Vanguard practice development manager Leah Mallett said it makes good sense for advisers implementing estate planning or intergenerational wealth transfer strategies to “nurture those relationships with the older generation, that is, pre-retiree [and] retiree clients, you can add so much value helping them retire on their terms”.

“But also, ask some of the tough questions,” Mallett said.

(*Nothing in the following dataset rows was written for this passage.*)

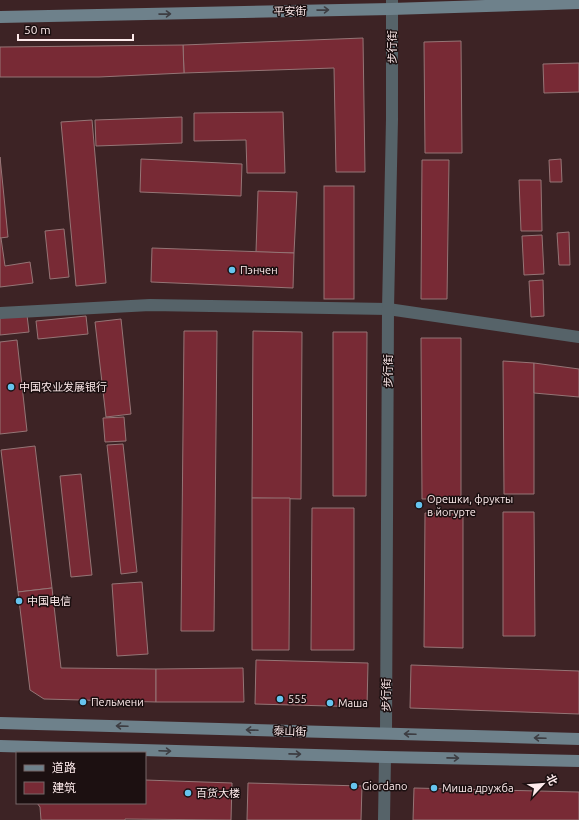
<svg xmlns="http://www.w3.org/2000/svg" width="579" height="820" font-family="Ubuntu,'Noto Sans SC',sans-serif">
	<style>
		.building { fill: #782a35; stroke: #957576 }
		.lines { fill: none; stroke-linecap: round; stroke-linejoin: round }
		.street { stroke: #566369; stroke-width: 12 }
		.secondary { stroke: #6e818b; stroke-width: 12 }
		.oneway { stroke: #3d3d42 }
		.poi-dot { fill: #66c4ef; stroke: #1c1011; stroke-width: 1.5 }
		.labels { text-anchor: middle; stroke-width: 3; stroke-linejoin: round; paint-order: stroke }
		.street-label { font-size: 11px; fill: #fdeaeb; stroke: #1c1011 }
		.poi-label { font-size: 11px; fill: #fdeaeb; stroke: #1c1011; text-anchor: start }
	</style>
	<rect width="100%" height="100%" fill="#3d2325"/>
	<!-- building -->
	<g class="building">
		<polygon points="363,38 365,172 336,172 334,68 184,73 183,45"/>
		<polygon points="461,41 462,153 425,153 424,42"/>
		<polygon points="183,45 184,73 99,77 0,77 0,47"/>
		<polygon points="579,63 579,92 544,93 543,64"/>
		<polygon points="283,112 285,173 247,173 246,140 194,141 194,113"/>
		<polygon points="182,117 182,143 96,146 95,120"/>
		<polygon points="92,120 106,283 76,286 61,122"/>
		<polygon points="0,157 8,237 0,238"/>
		<polygon points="141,159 242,164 241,196 140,192"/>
		<polygon points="561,159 562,182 550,182 549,160"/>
		<polygon points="422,160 449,160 447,299 421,299"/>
		<polygon points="519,180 541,180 542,231 521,231"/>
		<rect x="324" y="186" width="30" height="113"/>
		<polygon points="258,191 297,192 294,253 256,252"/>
		<polygon points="64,229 69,277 50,279 45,231"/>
		<polygon points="569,232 570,265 559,265 557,233"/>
		<polygon points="542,235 544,274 524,275 522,236"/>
		<polygon points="0,238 1,238 5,266 30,262 33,283 0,287"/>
		<polygon points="152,248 294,253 293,288 151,282"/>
		<polygon points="543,280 544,316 531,317 529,281"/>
		<polygon points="27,315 29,332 0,335 0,318"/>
		<polygon points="86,316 88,334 38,339 36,321"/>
		<polygon points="121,319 131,414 106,417 95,322"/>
		<polygon points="184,331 217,331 214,631 181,631"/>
		<polygon points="253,331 302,332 301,499 252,498"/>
		<polygon points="333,332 367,332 366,496 333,496"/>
		<polygon points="421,338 461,338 461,499 422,499"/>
		<polygon points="17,340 27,431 0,434 0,342"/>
		<polygon points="503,361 534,363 534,494 504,494"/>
		<polygon points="534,363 579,369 579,397 534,393"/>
		<polygon points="124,417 126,441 105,442 103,418"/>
		<polygon points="123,444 137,572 121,574 107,445"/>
		<polygon points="35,446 52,588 18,592 1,450"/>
		<polygon points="81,474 92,575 71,577 60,476"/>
		<polygon points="252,498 290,498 289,650 252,650"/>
		<polygon points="312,508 354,508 354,650 311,650"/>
		<polygon points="503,512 534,512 535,636 503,636"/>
		<polygon points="425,513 463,514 463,648 424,647"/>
		<polygon points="142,582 148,654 117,656 112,584"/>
		<polygon points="52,588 61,668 156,669 156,702 44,699 30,690 18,592"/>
		<polygon points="256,660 368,663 367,707 255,704"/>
		<polygon points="411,665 579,671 579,714 410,708"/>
		<polygon points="243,668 244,702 156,702 156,669"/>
		<polygon points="145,780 232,783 231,820 125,819 125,820 41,820 40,807 37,803 145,803"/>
		<polygon points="248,783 362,786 361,820 247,820"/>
		<polygon points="414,788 579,792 579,820 413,820"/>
	</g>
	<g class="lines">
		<!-- street -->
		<g class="street">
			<polyline points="0,313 150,305 388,309 579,337"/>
			<polyline points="386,733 388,309 392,119 392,0"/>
			<polyline points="384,820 385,757"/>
		</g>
		<!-- secondary -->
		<g class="secondary">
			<polyline points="0,17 391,9 579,3"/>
			<polyline points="0,723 579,739"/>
			<polyline points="0,746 385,757 579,761"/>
		</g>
	</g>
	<!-- one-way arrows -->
	<defs><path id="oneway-shaft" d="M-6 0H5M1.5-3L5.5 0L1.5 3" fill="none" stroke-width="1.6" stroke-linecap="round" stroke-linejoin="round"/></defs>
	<g class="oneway">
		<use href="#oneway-shaft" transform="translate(323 10) rotate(-1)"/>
		<use href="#oneway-shaft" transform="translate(165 14) rotate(-1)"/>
		<use href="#oneway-shaft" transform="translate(122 726) rotate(-178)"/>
		<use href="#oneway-shaft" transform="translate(252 730) rotate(-178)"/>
		<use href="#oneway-shaft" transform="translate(410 734) rotate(-178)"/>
		<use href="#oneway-shaft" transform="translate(540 738) rotate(-178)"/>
		<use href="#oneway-shaft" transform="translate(165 751) rotate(2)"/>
		<use href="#oneway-shaft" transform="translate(295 754) rotate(1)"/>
		<use href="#oneway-shaft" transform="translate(453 758) rotate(1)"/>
	</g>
	<!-- markers -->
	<g class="poi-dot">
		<circle cx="232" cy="270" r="4"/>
		<circle cx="11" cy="387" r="4"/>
		<circle cx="419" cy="505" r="4"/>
		<circle cx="19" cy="601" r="4"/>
		<circle cx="280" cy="699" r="4"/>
		<circle cx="83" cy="702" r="4"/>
		<circle cx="330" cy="703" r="4"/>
		<circle cx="354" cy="786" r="4"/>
		<circle cx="434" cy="788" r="4"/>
		<circle cx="188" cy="793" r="4"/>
	</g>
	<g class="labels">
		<!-- street labels -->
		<g class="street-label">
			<text transform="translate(290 11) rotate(-1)" y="4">平安街</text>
			<text transform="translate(392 47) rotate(-90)" y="4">步行街</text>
			<text transform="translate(388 371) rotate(-90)" y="4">步行街</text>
			<text transform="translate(386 695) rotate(-90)" y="4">步行街</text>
			<text transform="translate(290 731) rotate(2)" y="4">泰山街</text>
		</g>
		<!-- poi labels -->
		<g class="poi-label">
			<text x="240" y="274">Пэнчен</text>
			<text x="19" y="391">中国农业发展银行</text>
			<text x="427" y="503">Орешки, фрукты<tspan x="427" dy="13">в йогурте</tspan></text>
			<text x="27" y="605">中国电信</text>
			<text x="288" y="703">555</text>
			<text x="91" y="706">Пельмени</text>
			<text x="338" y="707">Маша</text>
			<text x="362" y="790">Giordano</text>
			<text x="442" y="792">Миша дружба</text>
			<text x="196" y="797">百货大楼</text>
		</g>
	</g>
	<!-- legend -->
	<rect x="16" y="752" width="130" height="52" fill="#1c1011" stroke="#766768"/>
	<rect x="24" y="765" width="20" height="6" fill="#6e818b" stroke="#766768"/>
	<text x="52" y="772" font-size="12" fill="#fdeaeb">道路</text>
	<rect x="24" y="782" width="20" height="12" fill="#782a35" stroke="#766768"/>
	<text x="52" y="792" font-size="12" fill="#fdeaeb">建筑</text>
	<!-- north arrow -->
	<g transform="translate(543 784) rotate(64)" stroke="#1c1011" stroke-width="3" paint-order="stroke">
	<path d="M0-3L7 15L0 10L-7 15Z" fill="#fdeaeb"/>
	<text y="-6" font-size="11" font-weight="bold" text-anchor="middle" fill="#fdeaeb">北</text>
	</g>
	<!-- scale -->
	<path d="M18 34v6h115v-6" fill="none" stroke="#fdeaeb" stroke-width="2"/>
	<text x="24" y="34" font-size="12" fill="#fdeaeb" stroke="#1c1011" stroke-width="3" paint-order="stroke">50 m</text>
</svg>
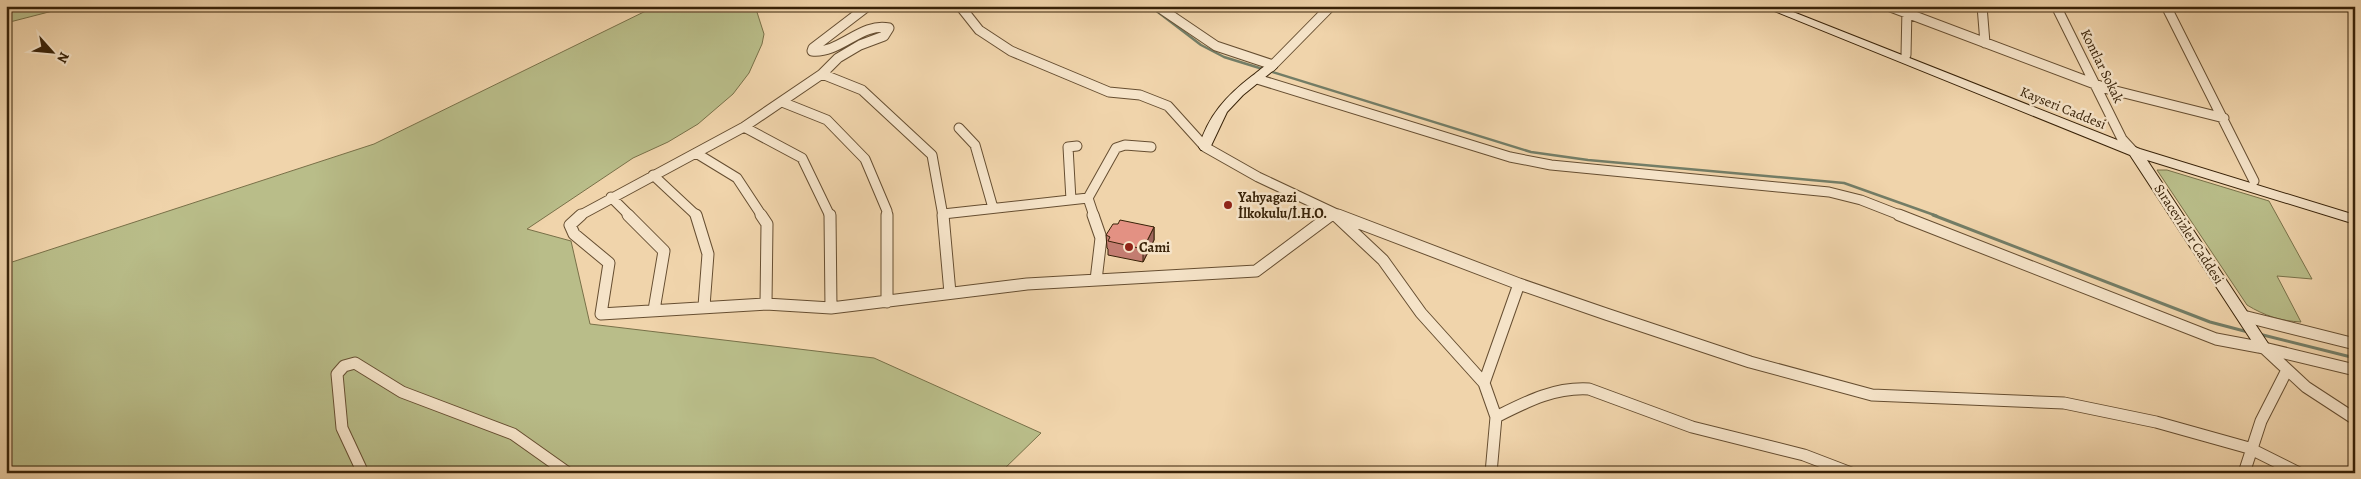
<svg xmlns="http://www.w3.org/2000/svg" width="2361" height="479" viewBox="0 0 2361 479" font-family="Alegreya,serif">
	<style>
		.green { fill: #b9bd89; stroke: #787048 }
		.lines { fill: none; stroke-linecap: round; stroke-linejoin: round }
		.stream-far1 { stroke: #737d66; stroke-width: 2.5 }
		.stream { stroke: #737d66; stroke-width: 3 }
		.street-far1-casing { stroke: #664e31; stroke-width: 11 }
		.street-casing { stroke: #664e31; stroke-width: 13 }
		.secondary-casing { stroke: #382208; stroke-width: 2 }
		.street-far1 { stroke: #f5e3c8; stroke-width: 9 }
		.street { stroke: #f5e3c8; stroke-width: 11 }
		.secondary { fill: #f5e3c8; fill-rule: evenodd }
		.wall { fill: #c37d71; stroke: #382208 }
		.shaded-wall { fill: #9f665c; stroke: #382208 }
		.building { fill: #e39183; stroke: #382208 }
		.poi-dot { fill: #8f2418; stroke: #f5e3c8; stroke-width: 2 }
		.labels { text-anchor: middle; dominant-baseline: central; stroke-width: 5; stroke-linejoin: round; paint-order: stroke }
		.street-label { font-size: 14px; fill: #382208; stroke: #f5e3c8 }
		.poi-label { font-size: 14px; font-weight: bold; fill: #382208; stroke: #f5e3c8; text-anchor: start }
	</style>
	<rect width="100%" height="100%" fill="#f0d4ab"/>
	<filter id="stains"><feTurbulence type="fractalNoise" baseFrequency=".004" numOctaves="4"/><feColorMatrix values="0 0 0 0 .2 0 0 0 0 .09 0 0 0 0 .02 0 0 0 .5 -.17"/></filter>
	<radialGradient id="worn" r=".72"><stop offset=".6" stop-color="#630" stop-opacity="0"/><stop offset="1" stop-color="#630" stop-opacity=".3"/></radialGradient>
	<path class="green" d="M6,6H72L6,23Z
		M656,6H755L764,34L762,44L749,73L733,94L698,124L668,142L633,158L527,229L571,241L590,324L874,358L1041,433L1000,473H6V264L374,144Z
		M2157,170H2167L2269,201L2312,279L2277,276L2301,322C2281,321 2265,316 2247,305Z"/>
	<g class="lines">
		<path class="stream-far1" d="M1150,6L1201,45L1224,57L1531,152L1588,160L1844,183L1937,216"/>
		<path class="stream" d="M1933,215L2210,322L2248,332
			M2259,334L2355,358"/>
		<defs>
			<path id="street-far1" d="M960,6L979,30L1011,51L1109,92L1140,95L1168,106L1205,147L1258,177L1341,216
				M1157,6L1216,46L1273,65
				M1888,6L2108,89L2224,118
				M1982,6L1985,43
				M2056,6L2122,139L2134,152
				M2166,6L2254,181
				M1906,55L1907,8
				M1271,67L1331,6
				M822,74L862,90L932,155L943,216
				M1257,79L1510,157L1551,165L1829,192L1861,200L1902,216
				M782,102L827,120L865,159L887,211V216
				M744,127L802,158L830,216
				M959,128L975,145L993,208
				M696,153L737,178L762,216
				M653,175L697,216
				M611,197L630,216
				M1088,198L1116,148L1125,145L1151,147
				M1071,200L1068,147L1077,146
				M943,214L1088,198L1094,216
				M579,216L744,127L822,74L838,58L860,45L884,36L889,28C861,22 840,54 812,51L813,48L868,6
				M1329,216L1333,213L1336,216"/>
			<path id="street" d="M581,215L570,225L574,234L609,263L601,314L766,304L831,308L1027,284L1256,271L1331,215
				M628,215L664,251L654,310
				M696,215L708,254L704,306
				M761,215L767,224L766,304
				M830,215L831,308
				M887,215V302
				M943,215L950,293
				M1093,215L1101,238L1096,280
				M1335,215L1383,260L1421,313L1484,383L1496,417L1491,473
				M1338,215L1519,284L1606,314L1750,362L1872,395L2064,403L2156,422L2249,448L2299,473
				M1899,215L2216,339L2264,348L2355,370
				M2243,316L2355,344
				M2264,348L2306,387L2355,419
				M1484,383L1519,284
				M1496,417C1526,402 1554,387 1589,389L1692,427L1804,455L1851,473
				M363,473L342,428L337,374L344,366L355,363L402,392L513,434L568,473
				M2244,473L2261,421L2286,372"/>
			<path id="secondary" d="M1762,6H1778L2140,149L2355,215V224L2147,160L2271,348L2269,352H2259L2130,155Z
				M1271,63L1275,65L1277,67L1275,69L1243,95L1227,112L1209,150H1201L1199,147C1208,116 1226,96 1252,76C1258,72 1264,65 1271,63Z"/>
		</defs>
		<use href="#street-far1" class="street-far1-casing"/>
		<use href="#street" class="street-casing"/>
		<use href="#secondary" class="secondary-casing"/>
		<use href="#street-far1" class="street-far1"/>
		<use href="#street" class="street"/>
		<use href="#secondary" class="secondary"/>
	</g>
	<path class="wall" d="M1118,224L1154,227V240L1143,262L1108,255V249L1107,248L1106,235Z"/>
	<path class="shaded-wall" d="M1154,227V240L1143,262V249Z"/>
	<path class="building" d="M1120,220L1154,227L1143,249L1108,241L1110,237L1106,235L1113,224H1118Z"/>
	<g class="poi-dot">
		<circle cx="1228" cy="205" r="5"/>
		<circle cx="1129" cy="247" r="5"/>
	</g>
	<g class="labels">
		<g class="street-label">
			<text transform="translate(2102 66) rotate(64)">Kontlar Sokak</text>
			<text transform="translate(2063 108) rotate(22)">Kayseri Caddesi</text>
			<text transform="translate(2189 234) rotate(57)">Sıracevizler Caddesi</text>
		</g>
		<g class="poi-label">
			<text x="1238" y="197">Yahyagazi<tspan x="1238" dy="16">İlkokulu/İ.H.O.</tspan></text>
			<text x="1139" y="247">Cami</text>
		</g>
	</g>
	<rect width="2361" height="479" fill="none" stroke="#f0d4ab" stroke-width="25"/>
	<rect x="8" y="8" width="2346" height="464" fill="none" stroke="#382208" stroke-width="2.5"/>
	<rect x="12" y="12" width="2336" height="454" fill="none" stroke="#382208"/>
	<g transform="translate(52 52) rotate(117)" stroke="#f5e3c8" stroke-width="4" paint-order="stroke">
	<path d="M0-4L9 19L0 12L-9 19Z" fill="#382208"/>
	<text y="-8" font-size="14" font-weight="bold" text-anchor="middle" fill="#382208">N</text>
	</g>
	<rect width="100%" height="100%" filter="url(#stains)"/>
	<rect width="100%" height="100%" fill="url(#worn)"/>
</svg>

“There’s nothing more emotional than money, so really getting deep, not just asking them about the family and who else is in the family, but [also] what could go wrong. What are you worried about? Is there anyone in the family that you concerned about when it comes to them starting to think about building wealth and that transfer piece?

“Creating and implementing the new offers to being really deliberate with those new offers to the younger gen [is] going to be key with the with the marketing efforts and doing the homework to understand what they’re wanting.”

Mallett said the advice for advisers is to build wealth transfer conversations into “whatever parts of your client engagement that works for you”.

“Whether that’s upfront as part of seeing a new client; when you’re presenting back advice when you’re having those review and planning meetings; or talking to them on the phone for those ad-hoc, check-in, how-you-going calls, bring it to life through the advice process with all that you do,” she said.